++++ Listed entries

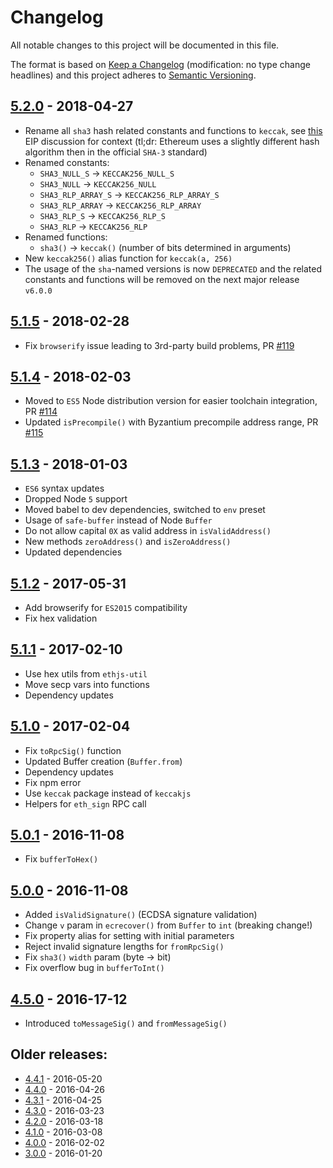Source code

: # Changelog
All notable changes to this project will be documented in this file.

The format is based on [Keep a Changelog](http://keepachangelog.com/en/1.0.0/) 
(modification: no type change headlines) and this project adheres to 
[Semantic Versioning](http://semver.org/spec/v2.0.0.html).


## [5.2.0] - 2018-04-27
- Rename all ``sha3`` hash related constants and functions to ``keccak``, see
  [this](https://github.com/ethereum/EIPs/issues/59) EIP discussion for context
  (tl;dr: Ethereum uses a slightly different hash algorithm then in the official
  ``SHA-3`` standard)
- Renamed constants:
  - ``SHA3_NULL_S`` -> ``KECCAK256_NULL_S``
  - ``SHA3_NULL`` -> ``KECCAK256_NULL``
  - ``SHA3_RLP_ARRAY_S`` -> ``KECCAK256_RLP_ARRAY_S``
  - ``SHA3_RLP_ARRAY`` -> ``KECCAK256_RLP_ARRAY``
  - ``SHA3_RLP_S`` -> ``KECCAK256_RLP_S``
  - ``SHA3_RLP`` -> ``KECCAK256_RLP``
- Renamed functions:
  - ``sha3()`` -> ``keccak()`` (number of bits determined in arguments)
- New ``keccak256()`` alias function for ``keccak(a, 256)``
- The usage of the ``sha``-named versions is now ``DEPRECATED`` and the related 
  constants and functions will be removed on the next major release ``v6.0.0``

[5.2.0]: https://github.com/ethereumjs/ethereumjs-util/compare/v5.1.5...v5.2.0

## [5.1.5] - 2018-02-28
- Fix ``browserify`` issue leading to 3rd-party build problems, PR [#119](https://github.com/ethereumjs/ethereumjs-util/pull/119)

[5.1.5]: https://github.com/ethereumjs/ethereumjs-util/compare/v5.1.4...v5.1.5

## [5.1.4] - 2018-02-03
- Moved to ``ES5`` Node distribution version for easier toolchain integration, PR [#114](https://github.com/ethereumjs/ethereumjs-util/pull/114)
- Updated ``isPrecompile()`` with Byzantium precompile address range, PR [#115](https://github.com/ethereumjs/ethereumjs-util/pull/115)

[5.1.4]: https://github.com/ethereumjs/ethereumjs-util/compare/v5.1.3...v5.1.4

## [5.1.3] - 2018-01-03
- ``ES6`` syntax updates
- Dropped Node ``5`` support
- Moved babel to dev dependencies, switched to ``env`` preset
- Usage of ``safe-buffer`` instead of Node ``Buffer``
- Do not allow capital ``0X`` as valid address in ``isValidAddress()``
- New methods ``zeroAddress()`` and ``isZeroAddress()``
- Updated dependencies

[5.1.3]: https://github.com/ethereumjs/ethereumjs-util/compare/v5.1.2...v5.1.3

## [5.1.2] - 2017-05-31
- Add browserify for ``ES2015`` compatibility
- Fix hex validation

[5.1.2]: https://github.com/ethereumjs/ethereumjs-util/compare/v5.1.1...v5.1.2

## [5.1.1] - 2017-02-10
- Use hex utils from ``ethjs-util``
- Move secp vars into functions
- Dependency updates

[5.1.1]: https://github.com/ethereumjs/ethereumjs-util/compare/v5.1.0...v5.1.1

## [5.1.0] - 2017-02-04
- Fix ``toRpcSig()`` function
- Updated Buffer creation (``Buffer.from``)
- Dependency updates
- Fix npm error
- Use ``keccak`` package instead of ``keccakjs``
- Helpers for ``eth_sign`` RPC call

[5.1.0]: https://github.com/ethereumjs/ethereumjs-util/compare/v5.0.1...v5.1.0

## [5.0.1] - 2016-11-08
- Fix ``bufferToHex()``

[5.0.1]: https://github.com/ethereumjs/ethereumjs-util/compare/v5.0.0...v5.0.1

## [5.0.0] - 2016-11-08
- Added ``isValidSignature()`` (ECDSA signature validation)
- Change ``v`` param in ``ecrecover()`` from ``Buffer`` to ``int`` (breaking change!)
- Fix property alias for setting with initial parameters
- Reject invalid signature lengths for ``fromRpcSig()``
- Fix ``sha3()`` ``width`` param (byte -> bit)
- Fix overflow bug in ``bufferToInt()``

[5.0.0]: https://github.com/ethereumjs/ethereumjs-util/compare/v4.5.0...v5.0.0

## [4.5.0] - 2016-17-12
- Introduced ``toMessageSig()`` and ``fromMessageSig()``

[4.5.0]: https://github.com/ethereumjs/ethereumjs-util/compare/v4.4.1...v4.5.0

## Older releases:

- [4.4.1](https://github.com/ethereumjs/ethereumjs-util/compare/v4.4.0...v4.4.1) - 2016-05-20
- [4.4.0](https://github.com/ethereumjs/ethereumjs-util/compare/v4.3.1...v4.4.0) - 2016-04-26
- [4.3.1](https://github.com/ethereumjs/ethereumjs-util/compare/v4.3.0...v4.3.1) - 2016-04-25
- [4.3.0](https://github.com/ethereumjs/ethereumjs-util/compare/v4.2.0...v4.3.0) - 2016-03-23
- [4.2.0](https://github.com/ethereumjs/ethereumjs-util/compare/v4.1.0...v4.2.0) - 2016-03-18
- [4.1.0](https://github.com/ethereumjs/ethereumjs-util/compare/v4.0.0...v4.1.0) - 2016-03-08
- [4.0.0](https://github.com/ethereumjs/ethereumjs-util/compare/v3.0.0...v4.0.0) - 2016-02-02
- [3.0.0](https://github.com/ethereumjs/ethereumjs-util/compare/v2.0.0...v3.0.0) - 2016-01-20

++++++++

Every record above needs to be repeated exactly; pictures are to be left out.

Source code

: # Changelog
All notable changes to this project will be documented in this file.

The format is based on [Keep a Changelog](http://keepachangelog.com/en/1.0.0/) 
(modification: no type change headlines) and this project adheres to 
[Semantic Versioning](http://semver.org/spec/v2.0.0.html).


## [5.2.0] - 2018-04-27
- Rename all ``sha3`` hash related constants and functions to ``keccak``, see
  [this](https://github.com/ethereum/EIPs/issues/59) EIP discussion for context
  (tl;dr: Ethereum uses a slightly different hash algorithm then in the official
  ``SHA-3`` standard)
- Renamed constants:
  - ``SHA3_NULL_S`` -> ``KECCAK256_NULL_S``
  - ``SHA3_NULL`` -> ``KECCAK256_NULL``
  - ``SHA3_RLP_ARRAY_S`` -> ``KECCAK256_RLP_ARRAY_S``
  - ``SHA3_RLP_ARRAY`` -> ``KECCAK256_RLP_ARRAY``
  - ``SHA3_RLP_S`` -> ``KECCAK256_RLP_S``
  - ``SHA3_RLP`` -> ``KECCAK256_RLP``
- Renamed functions:
  - ``sha3()`` -> ``keccak()`` (number of bits determined in arguments)
- New ``keccak256()`` alias function for ``keccak(a, 256)``
- The usage of the ``sha``-named versions is now ``DEPRECATED`` and the related 
  constants and functions will be removed on the next major release ``v6.0.0``

[5.2.0]: https://github.com/ethereumjs/ethereumjs-util/compare/v5.1.5...v5.2.0

## [5.1.5] - 2018-02-28
- Fix ``browserify`` issue leading to 3rd-party build problems, PR [#119](https://github.com/ethereumjs/ethereumjs-util/pull/119)

[5.1.5]: https://github.com/ethereumjs/ethereumjs-util/compare/v5.1.4...v5.1.5

## [5.1.4] - 2018-02-03
- Moved to ``ES5`` Node distribution version for easier toolchain integration, PR [#114](https://github.com/ethereumjs/ethereumjs-util/pull/114)
- Updated ``isPrecompile()`` with Byzantium precompile address range, PR [#115](https://github.com/ethereumjs/ethereumjs-util/pull/115)

[5.1.4]: https://github.com/ethereumjs/ethereumjs-util/compare/v5.1.3...v5.1.4

## [5.1.3] - 2018-01-03
- ``ES6`` syntax updates
- Dropped Node ``5`` support
- Moved babel to dev dependencies, switched to ``env`` preset
- Usage of ``safe-buffer`` instead of Node ``Buffer``
- Do not allow capital ``0X`` as valid address in ``isValidAddress()``
- New methods ``zeroAddress()`` and ``isZeroAddress()``
- Updated dependencies

[5.1.3]: https://github.com/ethereumjs/ethereumjs-util/compare/v5.1.2...v5.1.3

## [5.1.2] - 2017-05-31
- Add browserify for ``ES2015`` compatibility
- Fix hex validation

[5.1.2]: https://github.com/ethereumjs/ethereumjs-util/compare/v5.1.1...v5.1.2

## [5.1.1] - 2017-02-10
- Use hex utils from ``ethjs-util``
- Move secp vars into functions
- Dependency updates

[5.1.1]: https://github.com/ethereumjs/ethereumjs-util/compare/v5.1.0...v5.1.1

## [5.1.0] - 2017-02-04
- Fix ``toRpcSig()`` function
- Updated Buffer creation (``Buffer.from``)
- Dependency updates
- Fix npm error
- Use ``keccak`` package instead of ``keccakjs``
- Helpers for ``eth_sign`` RPC call

[5.1.0]: https://github.com/ethereumjs/ethereumjs-util/compare/v5.0.1...v5.1.0

## [5.0.1] - 2016-11-08
- Fix ``bufferToHex()``

[5.0.1]: https://github.com/ethereumjs/ethereumjs-util/compare/v5.0.0...v5.0.1

## [5.0.0] - 2016-11-08
- Added ``isValidSignature()`` (ECDSA signature validation)
- Change ``v`` param in ``ecrecover()`` from ``Buffer`` to ``int`` (breaking change!)
- Fix property alias for setting with initial parameters
- Reject invalid signature lengths for ``fromRpcSig()``
- Fix ``sha3()`` ``width`` param (byte -> bit)
- Fix overflow bug in ``bufferToInt()``

[5.0.0]: https://github.com/ethereumjs/ethereumjs-util/compare/v4.5.0...v5.0.0

## [4.5.0] - 2016-17-12
- Introduced ``toMessageSig()`` and ``fromMessageSig()``

[4.5.0]: https://github.com/ethereumjs/ethereumjs-util/compare/v4.4.1...v4.5.0

## Older releases:

- [4.4.1](https://github.com/ethereumjs/ethereumjs-util/compare/v4.4.0...v4.4.1) - 2016-05-20
- [4.4.0](https://github.com/ethereumjs/ethereumjs-util/compare/v4.3.1...v4.4.0) - 2016-04-26
- [4.3.1](https://github.com/ethereumjs/ethereumjs-util/compare/v4.3.0...v4.3.1) - 2016-04-25
- [4.3.0](https://github.com/ethereumjs/ethereumjs-util/compare/v4.2.0...v4.3.0) - 2016-03-23
- [4.2.0](https://github.com/ethereumjs/ethereumjs-util/compare/v4.1.0...v4.2.0) - 2016-03-18
- [4.1.0](https://github.com/ethereumjs/ethereumjs-util/compare/v4.0.0...v4.1.0) - 2016-03-08
- [4.0.0](https://github.com/ethereumjs/ethereumjs-util/compare/v3.0.0...v4.0.0) - 2016-02-02
- [3.0.0](https://github.com/ethereumjs/ethereumjs-util/compare/v2.0.0...v3.0.0) - 2016-01-20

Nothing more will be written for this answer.